How to complete this task
Provide only the number of lines in the records where "characters" appears.

Data provided
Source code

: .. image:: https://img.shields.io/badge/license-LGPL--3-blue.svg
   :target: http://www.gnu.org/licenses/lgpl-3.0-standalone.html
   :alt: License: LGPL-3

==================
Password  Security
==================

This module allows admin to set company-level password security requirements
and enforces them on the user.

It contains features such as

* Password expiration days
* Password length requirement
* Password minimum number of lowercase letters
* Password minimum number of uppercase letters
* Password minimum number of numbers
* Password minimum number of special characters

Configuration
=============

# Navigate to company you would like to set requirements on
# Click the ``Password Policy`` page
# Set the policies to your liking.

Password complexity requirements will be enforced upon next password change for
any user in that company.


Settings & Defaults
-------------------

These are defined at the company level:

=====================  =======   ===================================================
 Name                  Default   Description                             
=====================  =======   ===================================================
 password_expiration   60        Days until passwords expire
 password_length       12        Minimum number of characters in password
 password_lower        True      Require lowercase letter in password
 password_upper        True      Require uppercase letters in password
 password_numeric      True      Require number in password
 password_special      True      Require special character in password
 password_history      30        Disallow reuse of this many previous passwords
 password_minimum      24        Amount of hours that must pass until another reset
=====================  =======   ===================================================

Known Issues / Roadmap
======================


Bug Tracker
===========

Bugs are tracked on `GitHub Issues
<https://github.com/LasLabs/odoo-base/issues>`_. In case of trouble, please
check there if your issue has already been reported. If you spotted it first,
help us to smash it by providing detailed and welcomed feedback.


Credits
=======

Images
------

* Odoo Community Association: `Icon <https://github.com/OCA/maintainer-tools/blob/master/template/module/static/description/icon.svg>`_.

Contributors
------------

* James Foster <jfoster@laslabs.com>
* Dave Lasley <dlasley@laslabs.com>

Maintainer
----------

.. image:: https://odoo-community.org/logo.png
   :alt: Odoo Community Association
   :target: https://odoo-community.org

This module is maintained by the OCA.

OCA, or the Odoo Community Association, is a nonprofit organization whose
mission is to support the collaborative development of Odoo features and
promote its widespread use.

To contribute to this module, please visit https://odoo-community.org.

Solution for this task
2